_Problem to solve_. Leaving the pictures aside, return all of the data below exactly.
━━━ Material for this exercise ━━━
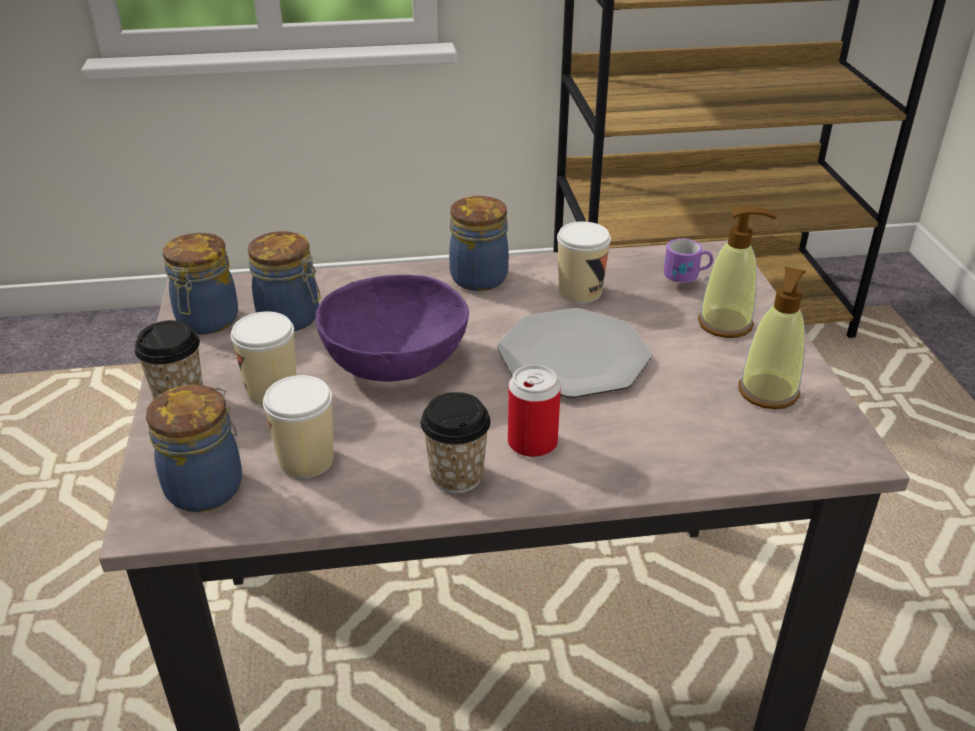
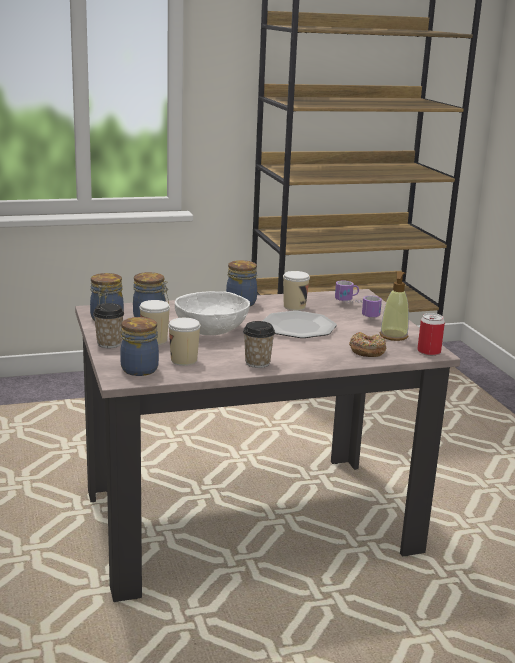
camera: 10 degrees left, 15 degrees down
purple bowl [316,275,469,382] -> white bowl [175,291,250,335]
can [508,365,561,457] -> can moved to [417,313,445,356]
soap dispenser [698,206,776,338] -> mug [362,296,382,318]
none -> donut [349,332,386,357]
━━━
_Exercise output_.
camera: 10 degrees left, 15 degrees down
purple bowl [316,275,469,382] -> white bowl [175,291,250,335]
can [508,365,561,457] -> can moved to [417,313,445,356]
soap dispenser [698,206,776,338] -> mug [362,296,382,318]
none -> donut [349,332,386,357]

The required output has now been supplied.